1. Field of the Invention
This invention relates to optical distortion calibration for electro-optical sensors.
2. Description of the Related Art
All imaging systems have some amount of distortion attributable to their optics. Non-linear distortion causes a fixed angular displacement between points in image space to appear to change as the points move across the image. In other words, the observed line-of-sight (LOS) positions are warped. Common types of distortion include pincushion or barrel distortion. Some applications, notably precision stadiometry, require that camera distortions be precisely calibrated, so that measurements may be post-compensated. Calibration is markedly more difficult in systems where the required precision or other conditions, such as operation in cryo vacuum conditions, make it impractical to project precision collimated patterns that fill the sensor's entire field of view (FOV) necessitating that a smaller pattern be scanned across the FOV.

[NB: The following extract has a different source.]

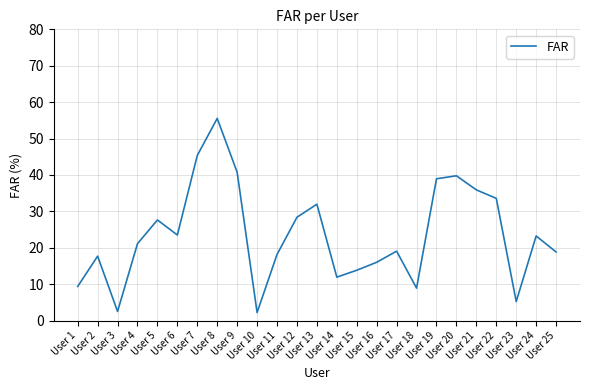

Read the value at User 8.

55.5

The current approach used to calibrate electro-optic (EO) sensors in a cryo vacuum chamber is time-consuming, expensive and limited in accuracy. A Theodolite is placed looking through a window in the cryo chamber, in place of the sensor and sensor optics. A single point target is projected through a collimator and moved in discrete steps across the FOV using a folding mirror. The mirror must stop at each point to allow the Theodolite to observe the actual position of the target in response to a command issued by a mirror controller. The mirror controller is than calibrated by computing a mirror transformation that converts the observed mirror positions to truth. The Theodolite and window are removed and the EO sensor and optics are placed in the test chamber. The mirror is moved to sweep the target across the FOV but again must stop at each point so that the mirror readouts can be synchronized to each image. The target position in each image is also measured. The mirror transformation is applied to the mirror position to remove that source of error and provide a calibrated line-of-sight truth position for each mirror position. The distortion correction function is calculated, generally as a 2nd order polynomial fit, to map the measured FOV position of the target in each frame to the calibrated line-of-sight truth position for each corresponding mirror position. The fit provides the coefficients required to post-compensate sensed images due to the non-linear distortion induced by the sensor optics. The steps of calibrating the mirror controller and having to stop at each mirror position to observe the target position are the primary limitations on cost, calibration time and accuracy.